(SHORT EXERCISE) From the material below, please keep only the lines that contain the string "catalogue", treating uppercase and lowercase letters as different.

# AVAILABLE DATA start

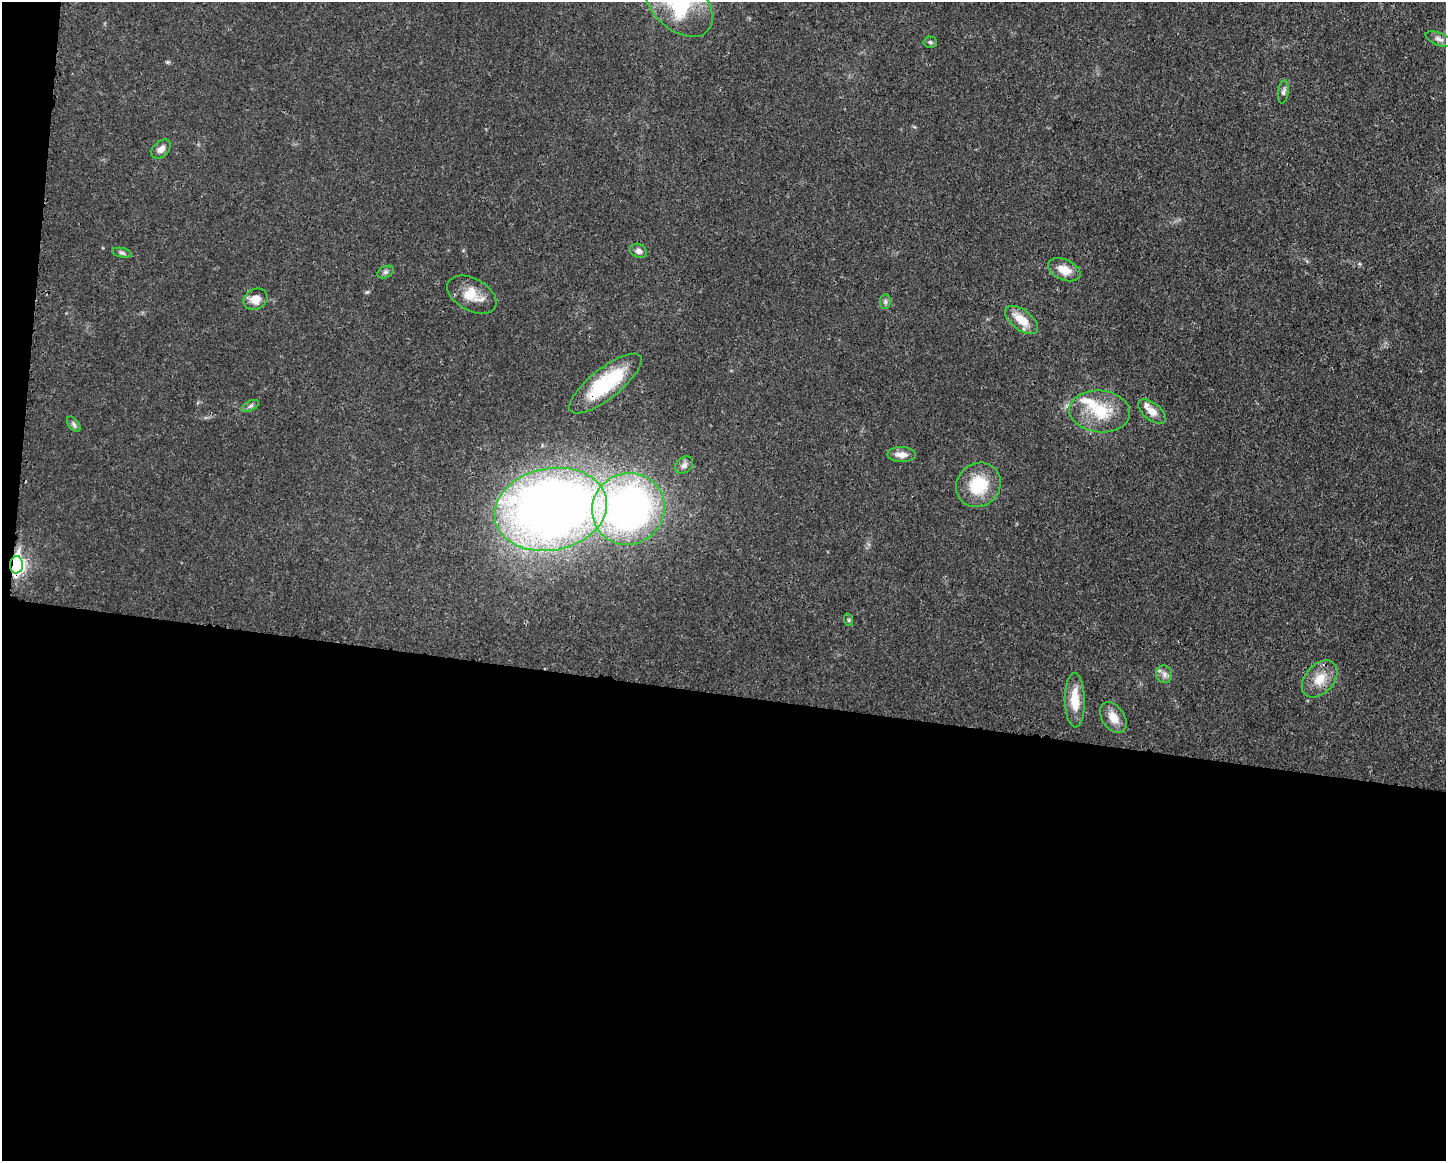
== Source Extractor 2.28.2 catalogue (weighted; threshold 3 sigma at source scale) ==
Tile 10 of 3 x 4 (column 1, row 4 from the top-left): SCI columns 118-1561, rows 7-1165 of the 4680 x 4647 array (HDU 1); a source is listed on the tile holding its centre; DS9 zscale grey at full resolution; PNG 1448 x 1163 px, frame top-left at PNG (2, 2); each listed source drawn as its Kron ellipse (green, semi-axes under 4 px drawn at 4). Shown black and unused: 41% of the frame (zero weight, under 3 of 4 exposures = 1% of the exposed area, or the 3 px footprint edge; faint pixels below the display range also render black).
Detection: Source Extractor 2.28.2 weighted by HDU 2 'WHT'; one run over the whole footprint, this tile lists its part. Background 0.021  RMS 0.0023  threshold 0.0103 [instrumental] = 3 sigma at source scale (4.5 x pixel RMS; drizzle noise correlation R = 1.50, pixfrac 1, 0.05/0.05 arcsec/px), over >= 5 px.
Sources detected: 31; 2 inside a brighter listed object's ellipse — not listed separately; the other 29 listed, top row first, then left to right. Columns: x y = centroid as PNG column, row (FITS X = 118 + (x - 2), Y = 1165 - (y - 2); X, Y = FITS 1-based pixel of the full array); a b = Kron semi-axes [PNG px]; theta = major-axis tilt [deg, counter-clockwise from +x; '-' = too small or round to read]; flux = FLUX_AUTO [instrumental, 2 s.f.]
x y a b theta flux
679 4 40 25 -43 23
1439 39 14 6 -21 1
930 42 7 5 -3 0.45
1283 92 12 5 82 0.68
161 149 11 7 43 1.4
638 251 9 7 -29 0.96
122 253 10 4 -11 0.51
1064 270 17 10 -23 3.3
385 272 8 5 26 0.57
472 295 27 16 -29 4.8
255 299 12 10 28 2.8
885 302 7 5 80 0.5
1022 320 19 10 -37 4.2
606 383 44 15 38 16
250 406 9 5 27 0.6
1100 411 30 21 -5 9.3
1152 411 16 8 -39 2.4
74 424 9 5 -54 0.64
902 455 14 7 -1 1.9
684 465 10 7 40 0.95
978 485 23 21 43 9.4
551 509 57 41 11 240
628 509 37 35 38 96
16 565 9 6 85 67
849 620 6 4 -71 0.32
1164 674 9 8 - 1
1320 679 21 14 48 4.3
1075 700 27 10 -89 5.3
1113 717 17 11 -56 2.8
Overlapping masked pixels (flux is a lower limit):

# AVAILABLE DATA end

(EXERCISE OUTPUT)
== Source Extractor 2.28.2 catalogue (weighted; threshold 3 sigma at source scale) ==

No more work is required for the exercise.